Critical Race Theory is not something that we should be debating as we should not be debating any racial injustices that have already been proven through lived experiences and documentation. This beautiful theory calls out the old world, if you will. A world that is going extinct without choice. Yet, we see its old world supporters struggling to hang on and work against everything and every person who is not a White male beneficiary. We must understand that while CRT may be the current dog whistle, it is not the root.

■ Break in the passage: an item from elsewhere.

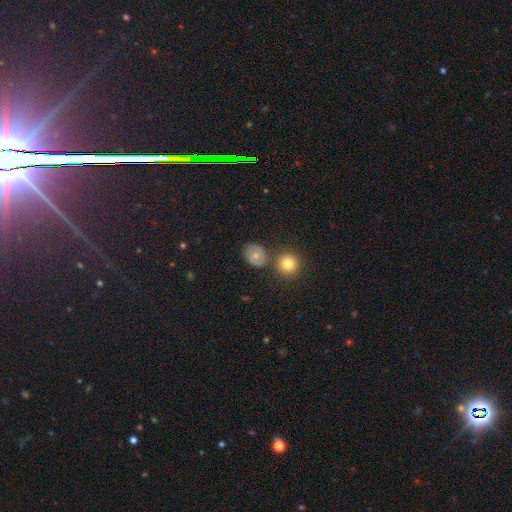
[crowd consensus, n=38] smooth_or_featured: smooth (p=0.66) [alt: featured or disk p=0.34]
how_rounded: round (p=0.68) [alt: in between p=0.32]
merging: none (p=0.50) [alt: minor disturbance p=0.26]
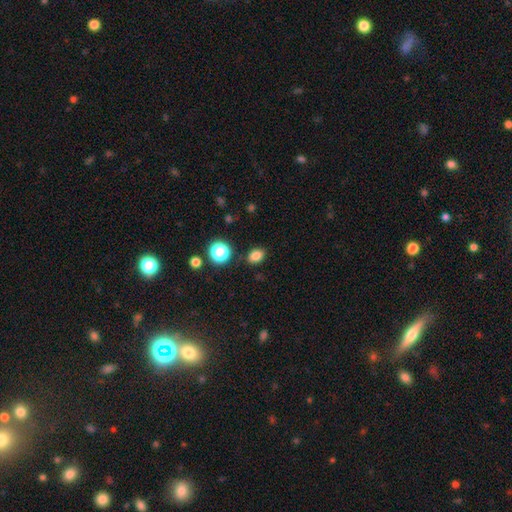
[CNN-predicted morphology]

The root is a generation of old ways and thoughts of how society was in the “good ole days” where White male control was the top of the pyramid. White men had no struggle to achieving self-actualization in Maslow’s hierarchy of need as they have been granted this asset from birth but do not want to share “the wealth.” Critical Race Theory is about calling out and interrogating the role that race and racism has historically played in society. With this being the Bell Ringer’s inaugural blog post, let’s give a bit of a break down.
Luckily for us, it is such a necessary hot button (read: politically driven) topic and Khiara Bridges brilliantly lays out four key principles of CRT (George):
- Recognition that race is not biologically real but is socially constructed and socially significant. It recognizes that science (as demonstrated in the Human Genome Project) refutes the idea of biological racial differences. According to scholars Richard Delgado and Jean Stefancic, race is the product of social thought and is not connected to biological reality.
- Acknowledgement that racism is a normalized feature of society and is embedded within systems and institutions, like the legal system, that replicate racial inequality. This dismisses the idea that racist incidents are aberrations but instead are manifestations of structural and systemic racism.
- Rejection of popular understandings about racism, such as arguments that confine racism to a few “bad apples.” CRT recognizes that racism is codified in law, embedded in structures, and woven into public policy. CRT rejects claims of meritocracy or “colorblindness.” CRT recognizes that it is the systemic nature of racism that bears primary responsibility for reproducing racial inequality.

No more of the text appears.